Seit die Aargauer Zeitung im Januar über die "erste vegane Spielgruppe von Meisterschwanden" berichtet hat und diverse Medien die Geschichte weitererzählt haben, muss Sabina Hirt bösartige Attacken und sexistische Witze über sich ergehen und sich als Fanatikerin beschimpfen lassen, die die Gesundheit von Schweizer Kindern aufs Spiel setze, weil sie ihnen einmal in der Woche eine tierfreie Zwischenmahlzeit zumutet. "Ich war schon etwas überrascht", sagt Hirt, "wie extrem die Reaktionen waren."

Der große Lärm um die vielleicht kleinste Spielgruppe der Schweiz zeigt: Die Schweiz ist noch immer ein Bauernstaat – und vor allem: ein Milchland.

Im Jahr 2017 veröffentlichte der Bundesrat seinen Bericht "Perspektiven der Milchwirtschaft". Er sinniert darin über die Möglichkeiten, wie die Bevölkerung dazu gebracht werden könnte, mehr Milch zu trinken, und umschreibt dies als "Vision für das Milchland Schweiz". Als ob die milchbasierte Volksernährung oberste Staatsaufgabe wäre. Und wenn die Regierung dabei zur Kenntnis nimmt, dass die Menschen immer häufiger Lust auf pflanzliche Milchalternativen aus Soja, Reis, Hafer, Quinoa oder Mandeln haben, konstatiert sie zwar, dass diese pflanzlichen Substitute nicht nur kalorienärmer sind, sondern auch eine "vielfach bessere" Ökobilanz gegenüber den tierischen Produkten aufweisen. Doch sie sieht darin keine Chance, sondern: ein Problem.

Dabei ist die Furcht umsonst. Denn der Milchverbrauch ist seit bald zehn Jahren konstant und liegt bei weltrekordverdächtigen 250 Kilogramm Vollmilchäquivalent pro Person. Das ist die Menge, die sich ergibt, wenn man jeden Milchshake, jedes Käsestück, jeden Quarkbecher und jedes Joghurt, alle Milchprodukte, die die Schweizerinnen und Schweizer pro Jahr essen, auf die Vollmilch herunterrechnet, aus der sie einst hervorgegangen sind.

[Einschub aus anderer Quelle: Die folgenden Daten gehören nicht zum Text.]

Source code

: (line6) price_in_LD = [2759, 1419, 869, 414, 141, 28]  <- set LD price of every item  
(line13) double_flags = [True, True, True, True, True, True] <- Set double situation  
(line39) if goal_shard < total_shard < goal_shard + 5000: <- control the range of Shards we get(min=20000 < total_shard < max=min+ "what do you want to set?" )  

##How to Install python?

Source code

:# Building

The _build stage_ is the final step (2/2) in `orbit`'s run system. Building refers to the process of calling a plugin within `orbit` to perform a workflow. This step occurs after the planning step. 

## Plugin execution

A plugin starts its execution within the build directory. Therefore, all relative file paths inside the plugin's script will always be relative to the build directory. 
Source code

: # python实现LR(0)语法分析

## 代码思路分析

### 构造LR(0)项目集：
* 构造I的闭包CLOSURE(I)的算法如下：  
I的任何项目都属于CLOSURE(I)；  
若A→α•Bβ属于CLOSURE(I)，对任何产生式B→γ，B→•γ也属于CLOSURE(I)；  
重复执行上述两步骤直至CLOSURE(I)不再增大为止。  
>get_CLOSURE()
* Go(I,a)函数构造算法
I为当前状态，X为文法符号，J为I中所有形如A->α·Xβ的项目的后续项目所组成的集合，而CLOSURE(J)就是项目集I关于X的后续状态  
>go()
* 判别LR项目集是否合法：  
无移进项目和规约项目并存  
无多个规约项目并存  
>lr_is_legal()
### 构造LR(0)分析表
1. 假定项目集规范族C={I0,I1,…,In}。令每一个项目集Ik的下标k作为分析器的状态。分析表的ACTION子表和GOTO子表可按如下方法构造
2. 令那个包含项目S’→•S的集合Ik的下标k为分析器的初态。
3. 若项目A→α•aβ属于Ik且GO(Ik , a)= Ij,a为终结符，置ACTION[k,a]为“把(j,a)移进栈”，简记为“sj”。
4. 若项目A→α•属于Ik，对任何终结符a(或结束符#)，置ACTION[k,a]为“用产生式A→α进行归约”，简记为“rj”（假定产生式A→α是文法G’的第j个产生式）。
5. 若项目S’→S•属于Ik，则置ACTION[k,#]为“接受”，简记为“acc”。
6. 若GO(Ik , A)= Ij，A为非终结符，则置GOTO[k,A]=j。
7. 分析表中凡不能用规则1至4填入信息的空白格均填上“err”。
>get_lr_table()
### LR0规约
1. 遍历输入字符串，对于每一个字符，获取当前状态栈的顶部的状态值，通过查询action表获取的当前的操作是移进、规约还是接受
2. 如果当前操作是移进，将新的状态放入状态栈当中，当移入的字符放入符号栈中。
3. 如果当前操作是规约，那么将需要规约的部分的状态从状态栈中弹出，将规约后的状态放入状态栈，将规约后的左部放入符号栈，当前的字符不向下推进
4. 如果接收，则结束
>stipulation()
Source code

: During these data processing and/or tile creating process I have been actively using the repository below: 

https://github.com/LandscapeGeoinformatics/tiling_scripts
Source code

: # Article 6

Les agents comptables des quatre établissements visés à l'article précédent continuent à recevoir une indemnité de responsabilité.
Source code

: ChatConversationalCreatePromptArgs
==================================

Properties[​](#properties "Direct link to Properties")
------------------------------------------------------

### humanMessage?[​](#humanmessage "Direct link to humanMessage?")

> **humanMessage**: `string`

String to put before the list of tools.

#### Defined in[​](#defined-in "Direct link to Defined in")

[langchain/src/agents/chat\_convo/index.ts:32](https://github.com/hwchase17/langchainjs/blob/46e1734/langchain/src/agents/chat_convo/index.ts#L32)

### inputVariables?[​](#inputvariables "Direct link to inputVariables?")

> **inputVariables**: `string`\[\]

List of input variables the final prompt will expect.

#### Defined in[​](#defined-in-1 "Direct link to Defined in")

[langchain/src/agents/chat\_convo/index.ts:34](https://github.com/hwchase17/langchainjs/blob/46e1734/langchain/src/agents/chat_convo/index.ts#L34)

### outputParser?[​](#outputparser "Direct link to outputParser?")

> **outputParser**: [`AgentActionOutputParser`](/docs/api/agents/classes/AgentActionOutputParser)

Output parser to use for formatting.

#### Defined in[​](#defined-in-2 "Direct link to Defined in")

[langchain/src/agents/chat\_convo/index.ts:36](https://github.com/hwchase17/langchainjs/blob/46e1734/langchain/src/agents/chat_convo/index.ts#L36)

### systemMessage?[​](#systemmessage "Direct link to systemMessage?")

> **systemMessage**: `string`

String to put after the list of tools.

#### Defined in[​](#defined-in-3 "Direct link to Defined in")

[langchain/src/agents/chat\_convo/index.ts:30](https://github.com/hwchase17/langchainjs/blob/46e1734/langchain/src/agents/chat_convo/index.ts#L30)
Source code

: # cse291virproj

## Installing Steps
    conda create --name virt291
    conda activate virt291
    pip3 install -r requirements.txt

Das ist unglaublich viel. Aber doch zu wenig für die mächtige Milchlobby.

Im Bundesrat sorgen sich drei Bauernsöhne, von denen einer beim Agroriesen Fenaco Karriere gemacht hat, um das Wohl der Landwirtschaft. Dazu kommen 33 National- und Ständeräte, die dem Agrarsektor nahestehen.

Gemeinsam mit einem Heer von Lobbyisten pflegen sie einen Wirtschaftszweig, der, lässt man seine identitätsstiftende Bedeutung einmal beiseite, als marginal bezeichnet werden müsste. Auf den rund 50.000 Höfen wurden 2015 gerade mal 0,7 Prozent des Bruttoinlandprodukts der Schweiz erwirtschaftet.